The control mice showed an increased preference for the novel object with increasing age and these findings are in congruence with previous literature examining the effects of ageing on rodents’ performance during the NOR tasks [74].

Furthermore, previous reports detail a potent freezing response in male mdx mice, expressed as lasting tonic immobility, reminiscent of the natural defensive death-feigning posture that animals exhibit when confronted by a predator or other threat, which is theorised to involve a brain circuit that includes the amygdala [75]. Authors suggest that if mdx mice were group housed rather than singly housed, and exposed to a familiar environment, this response could be reduced. In this present study male mdx mice were group houses (average 4 males per cage) and exposed to the same maze for 5 consecutive days, and yet a proportion of mdx mice still exhibit complete lasting tonic immobility (freezing response) at 12 months old during the Barnes maze test. This phenotype could be used to potentially assess the dynamics of therapeutic agents targeting brain dysfunctions in this model of DMD, as similarly suggested by Vaillend and Chaussenot [75].

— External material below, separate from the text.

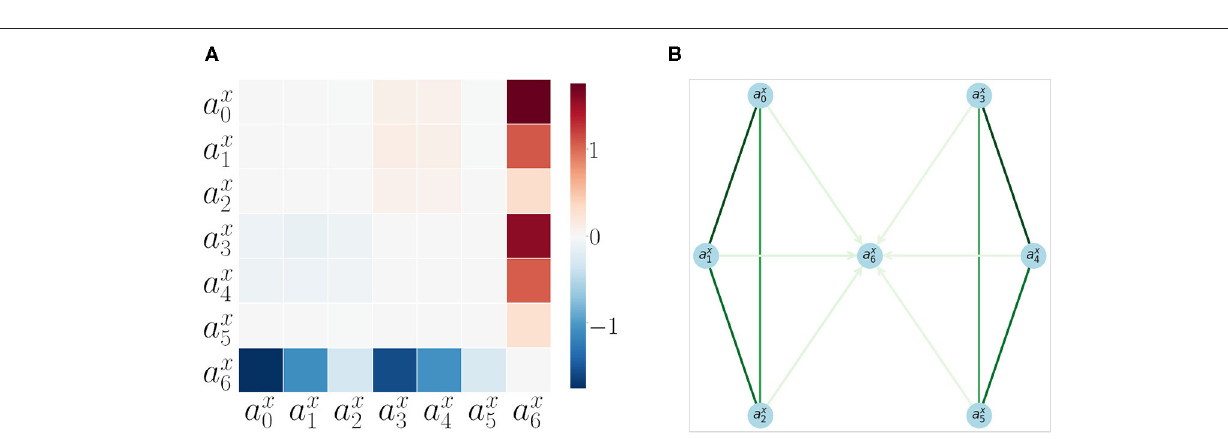
FIGURE 6 | Acceleration Transfer results (A) Matrix of pairwise AT measure values between all SIPs for all SM interaction data. (B) Directed graph of SIP accelerations a x 0 , ..., a x 6 , generated from 200 repetitions of sensorimotor interactions. The edge colors show the correlation strength between the nodes (extracted from the velocity correlation analysis, refer to section 3.1), while the arrows show the direction of AT (refer to section 3.2). Only arrows with a significant AT are plotted. Take note that the node a x 6 is the only terminal node, as it can not accelerate by itself and depends on the AT from other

Although mdx mice were subjected to repeated behavioural testing, the testing sessions were very short (<15 min total per day, with an inter trial interval of 15 min) and were only performed for 5 consecutive days. Neither the NOR task or the Barnes maze test are strenuous activities, therefore, we do not believe that fatigue related to muscle structure and/or functional integrity had any impact on how the mdx mice performed the task. Additionally, other studies demonstrate that muscle impairments are not noticeable in the mdx mouse model until much older in age, hence we did not include any 18 month old mdx mice in our behavioural assessments [37]^, [38]^, [39].

6. Summary

Overall, our study suggests that there is a progressive decline in cognitive function with age in mdx mice. Utilising a combination of techniques this is the first study, to the best of our knowledge, to demonstrate clear progressive CNS pathology in the mdx mice. We have identified non-invasive measures to detect several longitudinal changes in cognitive function and brain morphology in the mdx mouse, including: enlarged cerebral ventricles; larger total brain volume; and increased primary latency on the Barnes maze test. These findings have important implications for future studies examining the neurophysiological consequence of neuronal dystrophin deficiency and how its loss impacts brain morphology and cognition overtime. As the life expectancy of DMD patients has increased considerably over the past few decades [76], a better understanding of the cognitive profile in older DMD patients is vital as a progressive cognitive impairment will have direct implications on DMD patients’ overall quality of life.

This study suggests that dystrophin-deficiency results in late onset neurodegeneration that isn't observed in DMD patients because of their reduced life expectancy. Becker muscular dystrophy (BMD) patients on the other hand still have residual dystrophin expression and therefore might not show the same late-onset progression of CNS symptoms as observed during this mdx mouse study.